___ Material for the task

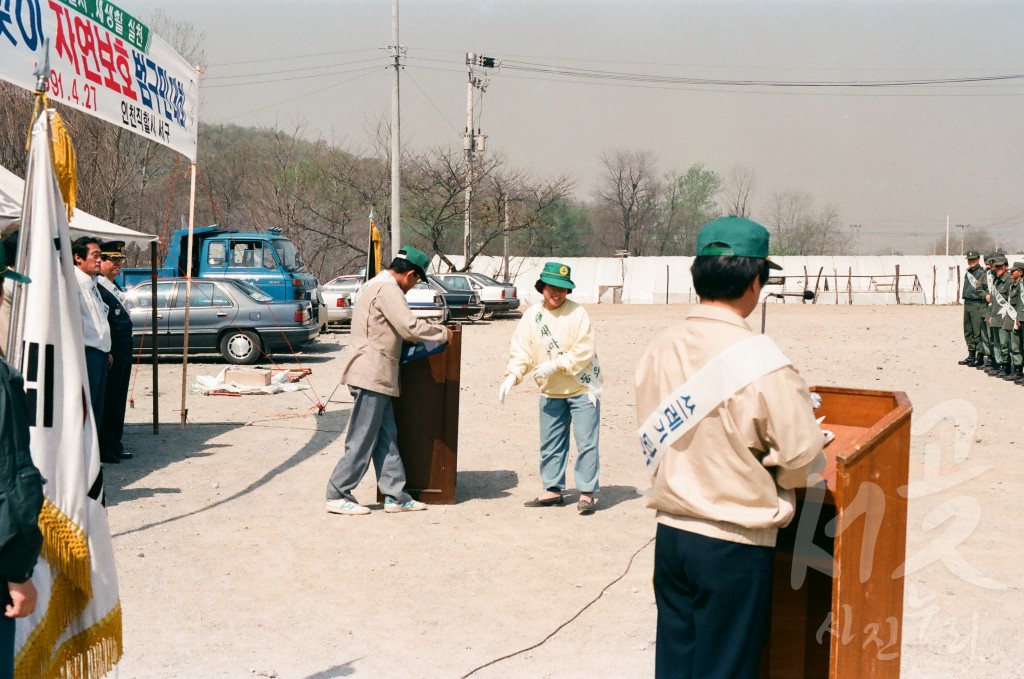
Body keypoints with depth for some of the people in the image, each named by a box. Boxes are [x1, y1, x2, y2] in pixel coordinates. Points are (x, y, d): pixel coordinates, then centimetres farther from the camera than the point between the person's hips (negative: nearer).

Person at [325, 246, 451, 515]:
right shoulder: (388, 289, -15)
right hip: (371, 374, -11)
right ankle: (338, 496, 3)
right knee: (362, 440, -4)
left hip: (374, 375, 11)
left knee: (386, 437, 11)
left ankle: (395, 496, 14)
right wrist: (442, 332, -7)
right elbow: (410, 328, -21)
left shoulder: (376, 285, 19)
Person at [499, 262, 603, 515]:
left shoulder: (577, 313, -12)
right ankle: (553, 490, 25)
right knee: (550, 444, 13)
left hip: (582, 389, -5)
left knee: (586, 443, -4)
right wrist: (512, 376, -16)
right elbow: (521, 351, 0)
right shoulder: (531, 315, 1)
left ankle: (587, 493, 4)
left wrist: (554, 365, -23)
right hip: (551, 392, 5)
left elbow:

______

Scan the listing and copy every line where the string "knee" shows up.

◆ The answer
right knee: (362, 440, -4)
left knee: (386, 437, 11)
right knee: (550, 444, 13)
left knee: (586, 443, -4)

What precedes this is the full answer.